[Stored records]
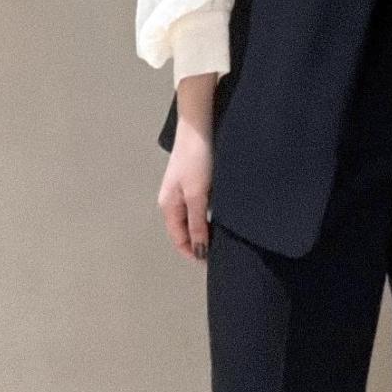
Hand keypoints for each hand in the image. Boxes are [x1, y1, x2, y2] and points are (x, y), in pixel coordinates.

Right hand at [158, 120, 213, 260]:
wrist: (198, 129)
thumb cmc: (196, 161)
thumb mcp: (197, 195)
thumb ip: (198, 223)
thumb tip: (198, 251)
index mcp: (169, 207)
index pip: (179, 239)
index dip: (193, 253)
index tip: (212, 262)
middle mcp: (172, 201)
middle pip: (184, 231)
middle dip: (199, 243)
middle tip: (220, 252)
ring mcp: (182, 191)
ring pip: (192, 219)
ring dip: (204, 230)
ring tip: (223, 237)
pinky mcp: (192, 182)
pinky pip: (198, 208)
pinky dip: (207, 216)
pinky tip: (221, 217)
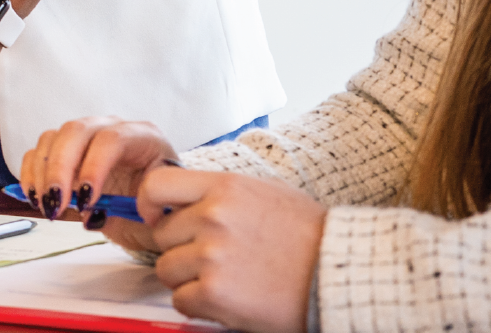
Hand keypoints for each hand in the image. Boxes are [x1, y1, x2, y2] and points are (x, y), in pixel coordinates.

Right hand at [18, 116, 179, 251]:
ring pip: (52, 138)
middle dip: (61, 169)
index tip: (85, 201)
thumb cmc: (164, 207)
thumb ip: (139, 210)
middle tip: (57, 203)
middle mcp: (112, 127)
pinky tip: (35, 197)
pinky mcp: (65, 149)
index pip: (112, 140)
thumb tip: (99, 212)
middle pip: (76, 131)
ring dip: (43, 174)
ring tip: (47, 206)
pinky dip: (31, 173)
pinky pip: (39, 151)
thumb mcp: (162, 212)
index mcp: (144, 137)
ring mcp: (86, 135)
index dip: (94, 167)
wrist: (160, 207)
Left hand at [144, 168, 323, 332]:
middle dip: (180, 248)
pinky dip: (199, 305)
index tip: (154, 215)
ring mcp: (212, 255)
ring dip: (188, 279)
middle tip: (214, 258)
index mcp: (223, 187)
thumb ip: (218, 193)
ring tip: (225, 278)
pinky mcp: (215, 293)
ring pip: (166, 269)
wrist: (341, 274)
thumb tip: (179, 200)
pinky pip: (181, 300)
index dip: (148, 203)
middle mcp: (212, 217)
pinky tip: (228, 298)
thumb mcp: (263, 192)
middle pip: (161, 234)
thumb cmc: (308, 236)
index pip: (156, 185)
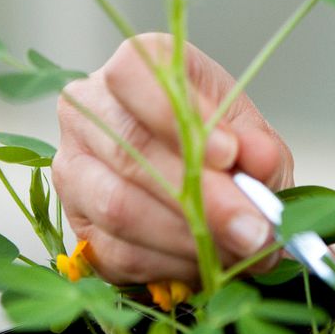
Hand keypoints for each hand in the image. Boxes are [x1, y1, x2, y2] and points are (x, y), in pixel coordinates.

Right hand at [52, 34, 292, 286]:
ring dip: (188, 235)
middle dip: (197, 193)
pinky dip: (171, 263)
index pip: (129, 74)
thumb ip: (260, 147)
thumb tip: (257, 158)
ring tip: (240, 246)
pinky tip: (208, 260)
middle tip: (252, 224)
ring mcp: (73, 171)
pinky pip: (117, 252)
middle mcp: (87, 112)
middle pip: (126, 148)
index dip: (173, 115)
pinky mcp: (77, 227)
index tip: (227, 152)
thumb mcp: (253, 136)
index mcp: (130, 70)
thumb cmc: (223, 142)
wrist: (208, 183)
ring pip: (118, 206)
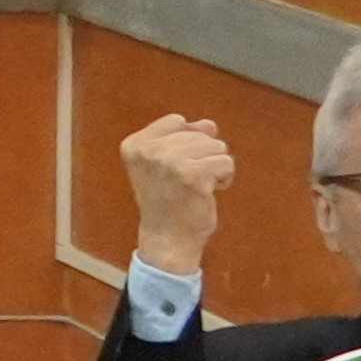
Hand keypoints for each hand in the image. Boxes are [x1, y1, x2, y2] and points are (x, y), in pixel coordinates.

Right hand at [119, 110, 237, 275]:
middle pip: (200, 134)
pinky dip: (225, 178)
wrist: (167, 239)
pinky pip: (226, 163)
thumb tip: (209, 124)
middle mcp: (148, 150)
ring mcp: (169, 161)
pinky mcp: (193, 175)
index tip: (177, 166)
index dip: (187, 142)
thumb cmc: (168, 201)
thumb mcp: (163, 164)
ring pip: (216, 146)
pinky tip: (210, 192)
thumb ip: (182, 138)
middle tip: (189, 181)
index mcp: (134, 145)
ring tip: (199, 186)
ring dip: (215, 167)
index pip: (177, 122)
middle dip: (204, 156)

*Problem requirements:* Find the number of lines in the records that contain "Right", and write that number only.

*Response:* 4